When calculating marriage value for an enfranchisement claim outside prime Central London in the absence of comparable evidence then the Prime Central London graphs of relativity produced by Savills and Gerald Eve should be used instead of the five non-PCL graphs of relativity from the RICS 2009 report in this regard (Deritend Investments (Berkdale) Limited v Treskonova  UKUT164 (LC)).
Right to manage succeeds in respect of a block of studio flats occupied by students – in the Upper Tribunal case of Premier Grounds Rents No.6 Limited v North Street (Management Company) Limited [2020 UKUT 0197] investors holding the studios on long leases that sublet them on a short term basis to students weren’t prevented from exercising the right by the nature of use as student accommodation such that it wasn’t their home. What counted was what the premises were constructed or adapted for use as.
Shared Ownership leaseholders can qualify for enfranchisement rights without staircasing – The Upper Tribunal clarified this in the right to manage (RTM) case of Avon Ground Rents Ltd v Canary Gateway (Block A) RTM Company Ltd and another  UKUT 358 (LC).
Unfortunately this is not the boon for those leaseholders who have not staircased that it appears to be as the requirement that the extended lease be at a peppercorn rent implies that they would have to staircase to 100% as part of the extension which they may not be able to afford to do. They would only be saved from this problem if the intermediate landlord is a Charitable Housing Trust and the flat is provided pursuant to its charitable purposes.

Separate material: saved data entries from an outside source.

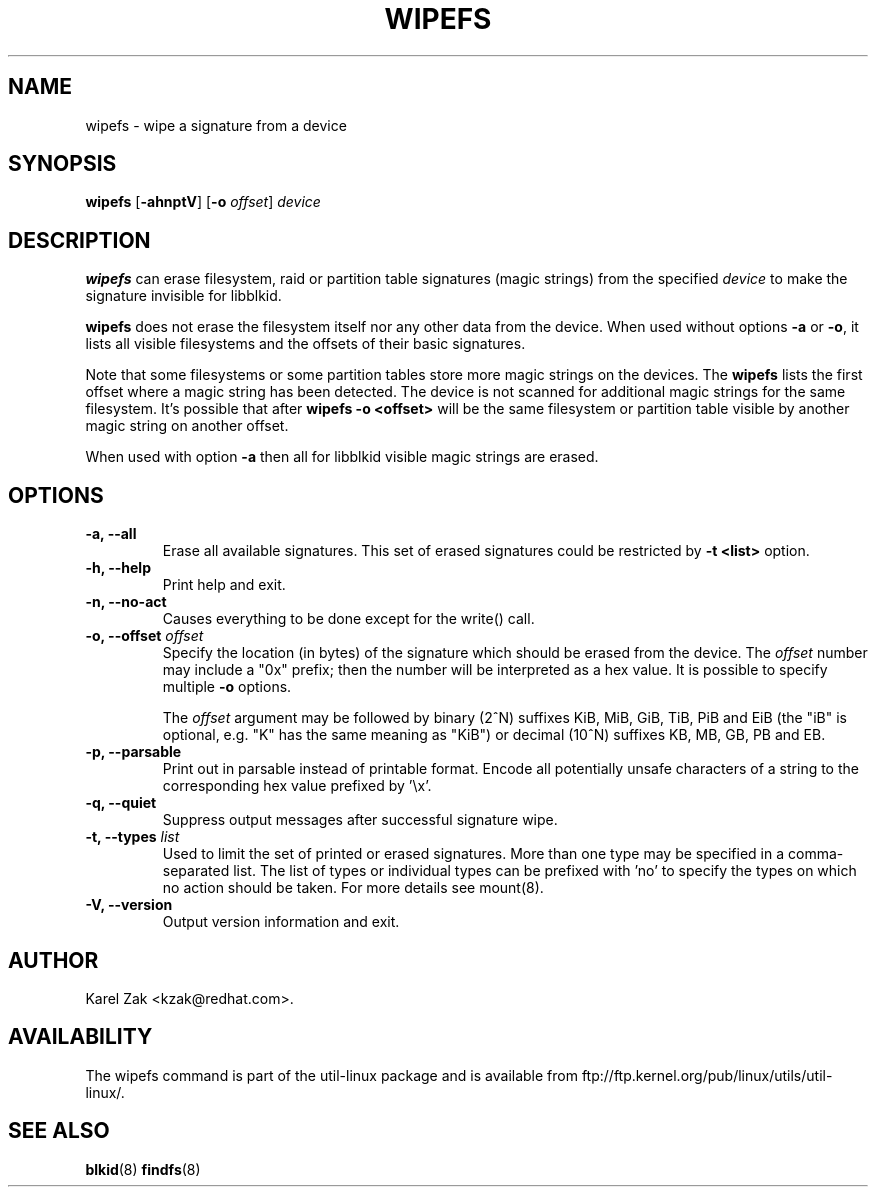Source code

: .\" -*- nroff -*-
.\" Copyright 2009 by Karel Zak.  All Rights Reserved.
.\" This file may be copied under the terms of the GNU Public License.
.\"
.TH WIPEFS 8 "October 2009" "util-linux" "System Administration"
.SH NAME
wipefs \- wipe a signature from a device
.SH SYNOPSIS
.B wipefs
.RB [ \-ahnptV ]
.RB [ \-o
.IR offset ]
.I device
.SH DESCRIPTION
.B wipefs
can erase filesystem, raid or partition table signatures (magic strings) from
the specified
.I device
to make the signature invisible for libblkid.

.B wipefs
does not erase the filesystem itself nor any other data from the device.
When used without options \fB-a\fR or \fB-o\fR, it lists all visible filesystems
and the offsets of their basic signatures.

Note that some filesystems or some partition tables store more magic strings on
the devices. The
.B wipefs
lists the first offset where a magic string has been detected. The device is
not scanned for additional magic strings for the same filesystem. It's possible
that after \fBwipefs -o <offset>\fR will be the same filesystem or partition
table visible by another magic string on another offset.

When used with option \fB-a\fR then all for libblkid visible magic strings are
erased.

.SH OPTIONS
.IP "\fB\-a, \-\-all\fP"
Erase all available signatures. This set of erased signatures could be
restricted by \fB\-t <list>\fP option.
.IP "\fB\-h, \-\-help\fP"
Print help and exit.
.IP "\fB\-n, \-\-no\-act\fP"
Causes everything to be done except for the write() call.
.IP "\fB\-o, \-\-offset\fP \fIoffset\fP
Specify the location (in bytes) of the signature which should be erased from the
device.  The \fIoffset\fR number may include a "0x" prefix; then the number will be
interpreted as a hex value.  It is possible to specify multiple \fB-o\fR options.

The \fIoffset\fR argument may be followed by binary (2^N) suffixes KiB, MiB,
GiB, TiB, PiB and EiB (the "iB" is optional, e.g. "K" has the same meaning as
"KiB") or decimal (10^N) suffixes KB, MB, GB, PB and EB.
.IP "\fB\-p, \-\-parsable\fP"
Print out in parsable instead of printable format.  Encode all potentially unsafe
characters of a string to the corresponding hex value prefixed by '\\x'.
.IP "\fB\-q, \-\-quiet\fP"
Suppress output messages after successful signature wipe.
.IP "\fB\-t, \-\-types\fP \fIlist\fP
Used to limit the set of printed or erased signatures. More than one type may
be specified in a comma-separated list.  The list of types or individual types
can be prefixed with 'no' to specify the types on which no action should be
taken. For more details see mount(8).
.IP "\fB\-V, \-\-version\fP"
Output version information and exit.
.SH AUTHOR
Karel Zak <kzak@redhat.com>.
.SH AVAILABILITY
The wipefs command is part of the util-linux package and is available from
ftp://ftp.kernel.org/pub/linux/utils/util-linux/.
.SH SEE ALSO
.BR blkid (8)
.BR findfs (8)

Absent that their landlord cannot help the shared ownership leaseholder by extending their own lease (at full cost) so as to be able to in turn extend the shared ownership leaseholder’s lease on terms that do not require the remaining share of equity to be acquired at cost.
So ironically this decision may effectively frustrate the ability of some shared ownership leaseholders and their supportive social landlords to extend where they do not have 100% equity. It leaves them reliant on the freeholder being open to negotiating terms for a new lease against a background that they cannot in practice be forced to do so.
This problem will be removed for Leaseholders if the reforms the Government introduces follow the recommendations made in the Law Commission’s report 21 July 2020, “Leasehold home ownership: buying your freehold or extending your lease” however they lose out when it comes to acquiring the freehold.